「きょうりゅうの本」『フレンド』2023年3月号,22-23
きょうりゅうの本
ソフィアはしかめっ面になりました。どうして自分もきょうりゅうを好きではいけないのでしょうか?
ソフィアとアリーは双子で,いちばんの仲良しです。それぞれ好きなことはちがいますが,おかげで楽しいことがふえます!二人は一緒に遊ぶのが大好きです。
ある日,ソフィアは学校の図書館できょうりゅうについての本を借りました。アリーに見せるのが楽しみです。

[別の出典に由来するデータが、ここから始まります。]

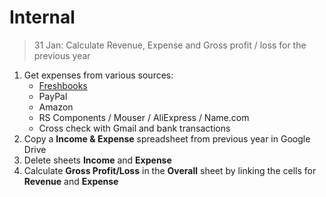 # Internal

> 31 Jan: Calculate Revenue, Expense and Gross profit / loss for the previous year

1. Get expenses from various sources:
    - [Freshbooks](https://my.freshbooks.com)
    - PayPal
    - Amazon
    - RS Components / Mouser / AliExpress / Name.com
    - Cross check with Gmail and bank transactions
1. Copy a **Income & Expense** spreadsheet from previous year in Google Drive
1. Delete sheets **Income** and **Expense**
1. Calculate **Gross Profit/Loss** in the **Overall** sheet by linking the cells for **Revenue** and **Expense**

「君はその本を読んじゃだめだよ」と,クラスの男の子,ティミーが言いました。
「どうして?」とソフィアが聞きました。
「それは男の子の本だよ」とティミーは言いました。「きょうりゅうは,男の子用なんだ。」
ソフィアはしかめっ面になりました。どうして自分もきょうりゅうを好きではいけないのでしょうか?ソフィアはその本をリュックに入れました。どちらにしても,読むつもりでした。
ソフィアは一日中,ティミーが言ったことについて考えました。学校から帰ってもまだイライラしていました。
「どうしたの?」とお母さんがたずねました。
「ティミーが,わたしはきょうりゅうの本を読んじゃだめだって言ったの」とソフィアは言いました。「きょうりゅうは男の子用なんだって。そんなことないよね?」
「もちろんそんなことないわ」とお母さんは言いました。
ソフィアはうつむきました。「じゃあティミーはどうしてあんなことを言ったのかな?」
「もしかしたら,きょうりゅうが好きな女の子を知らないのかもね」とお母さんは言いました。「でも,天のお父様はわたしたちをみんな同じにつくられたわけではないのよ。そして,おたがいに親切にしてほしいと思ってらっしゃるわ。」
お母さんはソフィアをぎゅっとだきしめました。「ティミーがあなたにそんなふうに言ったのは残念ね。でも天のお父様はあなたのことを愛しておられるわ。そして,お母さんもよ。」
「ありがとう,お母さん」とソフィアは言いました。ソフィアは少し気分が晴れました。
「このことを学校の先生に話すわね,いい?」とお母さんは言いました。
ソフィアはうなずきました。「分かったわ。」
ソフィアはアリーと遊びに行きました。二人はスーパー・プリンセス・レーサーというゲームを考え出しました。アリーの人形たちがレーシングカーのドライバーです。ほんの少しの差で,プリンセス・ライトニング・チーターが勝ちました!ソフィアとアリーはおおはしゃぎです。
「わたしが今日借りたきょうりゅうの本を見る?」ソフィアがたずねました。
「もちろん!」とアリーが答えました。
ソフィアはにっこりと笑いました。いつもアリーと楽しくすごせてうれしく思いました。
翌日,ソフィアの先生がある発表をしました。「クラスのみなさん,今日はみなさんにお話ししたいことがあります」と先生は言いました。「みんなちがうことが好きでいいのですよ。ここにある本やおもちゃは全部,みんなのためのものです。」
ソフィアはうれしくてわくわくしました。読書の時間に,ソフィアはリュックからきょうりゅうの本を取り出しました。
ティミーがソフィアの席にやって来ました。「その本を読んじゃだめなんて言って,ごめんね」と言いました。「ぼくもきょうりゅうが好きなんだ。」
「大丈夫よ」とソフィアは言いました。「一緒に読む?」
「うん!」ティミーはソフィアのとなりにすわりました。「ありがとう。」
ソフィアは本を開きました。ソフィアとティミーにはちがうところがありますが,新しい友達と何かを分け合うのはすばらしいことでした。
このお話は,アメリカ合衆国での出来事です。